§ **BUTIR TUGAS 1**
Jawablah pertanyaan berikut berdasarkan teks bacaan tentang MoU perbantuan TNI kepada Polri.
(a) Siapa yang didesak untuk membatalkan MoU tersebut?
(b) Pada tanggal berapa MoU itu ditandatangani?
(c) Undang-undang apa yang mengatur bahwa TNI dapat membantu kepolisian dalam tugas keamanan dan ketertiban masyarakat?

§ **TEKS BACAAN**
----------

Bermasalah Secara Formil dan Substansi, MoU Perbantuan TNI Terhadap Kepolisian Harus Dibatalkan

Jakarta, KPonline – Yayasan Lembaga Bantuan Hukum Indonesia, LBH Jakarta, LBH Banda Aceh, LBH Medan, LBH Pekan Baru, LBH Padang, LBH Palembang, LBH Bandar Lampung, LBH Bandung, LBH Semarang, LBH Yogyakarta, LBH Surabaya, LBH Bali, LBH Manado, LBH Makassar, dan LBH Papua mendesak Presiden Jokowi membatalkan MoU TNI-Polri mengenai perbantuan TNI kepada Polri terkait keamanan.

Alasannya adalah, MoU tentang “Perbantuan TNI Kepada Kepolisian dalam Rangka Memelihara Keamanan dan Ketertiban Masyarakat” nomor B/2/2018 dan Nomor Kerma/2/I/2018 yang ditandatangani oleh KAPOLRI Tito Karnavian dan Panglima TNI Hadi Tjahjanto tertanggal 23 Januari 2018 itu terdapat dua permasalahan, formil dan sunstansi.

Bacaan Lainnya

Berikut penjelasannya.

1. Permasalahan Formil

Jika dikaji dari sudut pandang hukum, TNI memang dapat membantu pihak kepolisian dalam rangka tugas keamanan dan ketertiban masyarakat. Hal ini diatur dalam Undang-Undang Nomor 34 Tahun 2004, sebagaimana yang dimaksud dalam Pasal 7 ayat (2) huruf (b) angka 10.

----------

§ **DATA YANG DIBERIKAN**
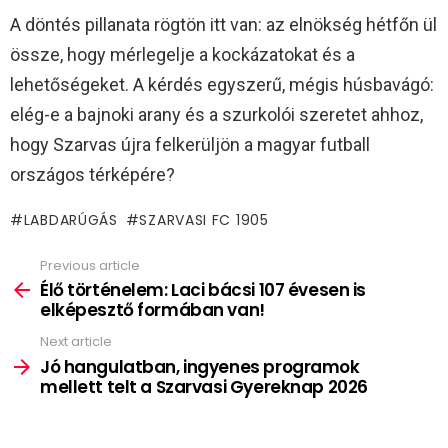
A döntés pillanata rögtön itt van: az elnökség hétfőn ül
össze, hogy mérlegelje a kockázatokat és a
lehetőségeket. A kérdés egyszerű, mégis húsbavágó:
elég-e a bajnoki arany és a szurkolói szeretet ahhoz,
hogy Szarvas újra felkerüljön a magyar futball
országos térképére?
LABDARÚGÁS
SZARVASI FC 1905
Previous article
See
more
Élő történelem: Laci bácsi 107 évesen is
elképesztő formában van!
Next article
Jó hangulatban, ingyenes programok
mellett telt a Szarvasi Gyereknap 2026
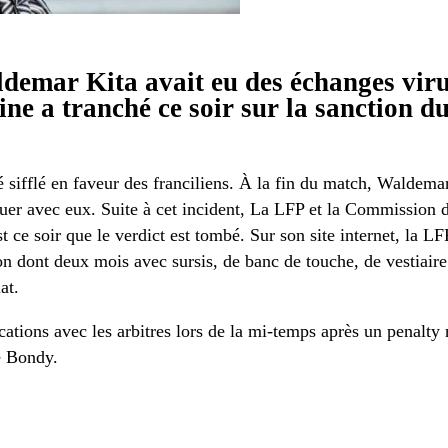
ldemar Kita avait eu des échanges viru
ine a tranché ce soir sur la sanction d
é sifflé en faveur des franciliens. À la fin du match, Waldemar
quer avec eux. Suite à cet incident, La LFP et la Commission d
t ce soir que le verdict est tombé. Sur son site internet, la L
dont deux mois avec sursis, de banc de touche, de vestiaire 
at.
tions avec les arbitres lors de la mi-temps après un penalty n
de Bondy.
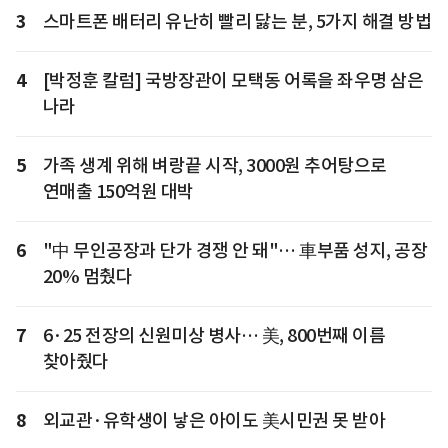
3
스마트폰 배터리 유난히 빨리 닳는 분, 5가지 해결 방법
4
[박정훈 칼럼] 국방장관이 모택동 어록을 좌우명 삼은
나라
5
가족 생계 위해 벼랑끝 시작, 3000원 추어탕으로
연매출 150억원 대박
6
"中 무인공장과 단가 경쟁 안 돼"… 車부품 성지, 공장
20% 멈췄다
7
6·25 전장의 신원미상 병사… 美, 800번째 이름
찾아줬다
8
외교관·유학생이 낳은 아이도 美시민권 못 받아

----------

§ **BUTIR TUGAS 2**
Temukan setiap baris dalam catatan yang memuat kata "avec", lalu salin baris-baris tersebut.

§ **HASIL 1**
(a) Presiden Jokowi.
(b) 23 Januari 2018.
(c) Undang-Undang Nomor 34 Tahun 2004, Pasal 7 ayat (2) huruf (b) angka 10.

§ **HASIL 2**
quer avec eux. Suite à cet incident, La LFP et la Commission d
dont deux mois avec sursis, de banc de touche, de vestiaire 
tions avec les arbitres lors de la mi-temps après un penalty n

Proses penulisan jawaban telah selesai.